◆ Document section:
By Dave Peniuk Submitted On September 29, 2010
These days, a lot of attention is put on how to find money to do your real estate deals. But what if you’re someone with a bit of money to invest? How do you know what makes a good deal?
One of the easiest ways to invest in real estate when you have the cash to invest is to partner up with someone that has a great track record, is investing in the kind of deals that work for your goals and can offer you a deal that makes sense for your money. But how do you find them? And how do you screen them to make sure they are a good fit for you, and for your hard earned cash?
These days the easiest way to find prospective joint venture partners is to do a search online. Most of the folks running an investment business have a website or blog dedicated to explaining the types of deals they do and providing some sort of education and information. You could do a search for real estate investment opportunities and your area to find someone local.
But, personally, I think the best way to find someone to invest with is to drop into a couple of your local real estate investing club meetings. You can also ask your friends and family if they know of anybody successfully investing in real estate.
Once you find a few different people, meet with each of them face to face. In my opinion, you are investing as much, or more, in the person’s ability to manage the deal as you are in the deal itself. You want to make sure the person you’re investing your money with checks out.
Ask yourself and your prospective partner:
Does this investment fit my goals? If you want to learn about real estate along the way you might want to find a partner that is willing and able to teach you as well as invest your money. If you really want to be hands on with your deals then you will be looking for somebody that will work with a hands on partner and perhaps give you a greater share of the deal in exchange for your efforts. Or if you want to wash your hands of the whole thing, make sure you find someone capable of making good decisions once you’ve turned over your capital. You have to know what is most important for you – and then check whether this prospective partner and the deals they are doing will fit with your goals.
What is your track record? Past performance doesn’t always indicate future success but how this question is answered can tell you a lot about someone. We’ve earned one of our partners over 700% return on his investment in six years. We also earned the same partner 110% on another investment in five years. I rarely mention either of these examples to prospective partners because I don’t want to set expectations that high when much of that return was thanks to a rapidly increasing market. Instead, I will tell them that there are no guarantees in anything, let alone real estate but because of x, y and z I feel pretty comfortable suggesting a 15% – 20% return on most of the investments we do.

◆ Provided information:

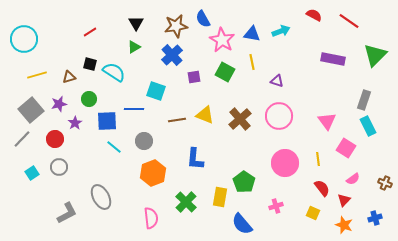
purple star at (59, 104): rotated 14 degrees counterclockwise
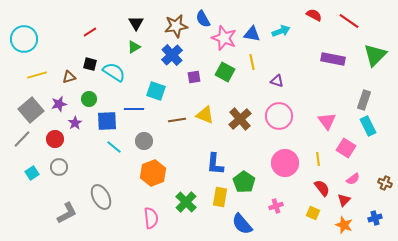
pink star at (222, 40): moved 2 px right, 2 px up; rotated 10 degrees counterclockwise
blue L-shape at (195, 159): moved 20 px right, 5 px down
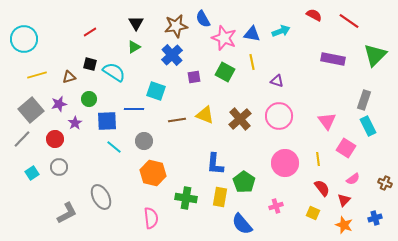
orange hexagon at (153, 173): rotated 25 degrees counterclockwise
green cross at (186, 202): moved 4 px up; rotated 35 degrees counterclockwise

◆ The tasks:
#1 Say whether each statement agrees with the real estate investing article, answering yes or no and quoting the deciding words: (a) The author considers local real estate investing club meetings the best place to find someone to invest with. (b) The author often tells prospective partners about the 700% return. (c) The author suggests a return of 25% on most of the investments.
#2 Go on with the real estate investing article, starting after its last sentence.
The items have no connection to the real estate investing article.

◆ Results in order:
#1
(a) Yes: "I think the best way to find someone to invest with is to drop into a couple of your local real estate investing club meetings."
(b) No: "I rarely mention either of these examples to prospective partners"
(c) No: "I feel pretty comfortable suggesting a 15% – 20% return on most of the investments we do."

#2
Listen carefully to how someone answers this question. If they tell you about their best deals and don’t mention the worst, dig into the bad deals they’ve done to get a sense of how they have learned from their past experiences. And to get a sense of how honest and upfront they are. Look for a decision making process and an ability to take responsibility for the bad deals. That’s far more important than finding someone who made a 700% return on someone’s money one time.
What is your credit like? Can I get a copy of your credit report? If you’re going to turn your money over to someone to manage I think you have every right to understand how your prospective partner is managing their own money. I would never trust someone else with my money if they can’t even manage their own. Nobody loves MY MONEY as much as I do so if somebody else isn’t loving their own money how can I feel comfortable they will give mine the attention and care it deserves?
Do you have references? Ask to speak with one or two of the people they’ve partnered with before. If they’ve never partnered with anyone you could speak to present or past coworkers. I believe a good indication of how someone will handle themselves in their investments is how they handle themselves at work. If they were good decision makers and got along well with others at the office then there is a very good chance they will get along well and make good decisions on your deals.
Asking these questions is a good start but it’s not enough. ALWAYS go and check out the deal yourself. It’s not about second guessing the expertise and experience of the person you’re working with, it’s about covering your butt. Look at the property to identify work that might be required in the near future. Walk the neighbourhood to make sure it’s a good market to invest in. And ask any questions you might want to know about how the property will be filled with tenants (who is doing that, how do they screen tenants, what do they look for in tenants).
Finally – determine if there are alternate exit strategies for the property. Are there other ways to get out of this deal if the proposed strategy doesn’t work.
Once you’re satisfied with all of the above then you can feel comfortable and confident moving forward to discuss terms of the deal and possibly get into real estate with a joint venture partner.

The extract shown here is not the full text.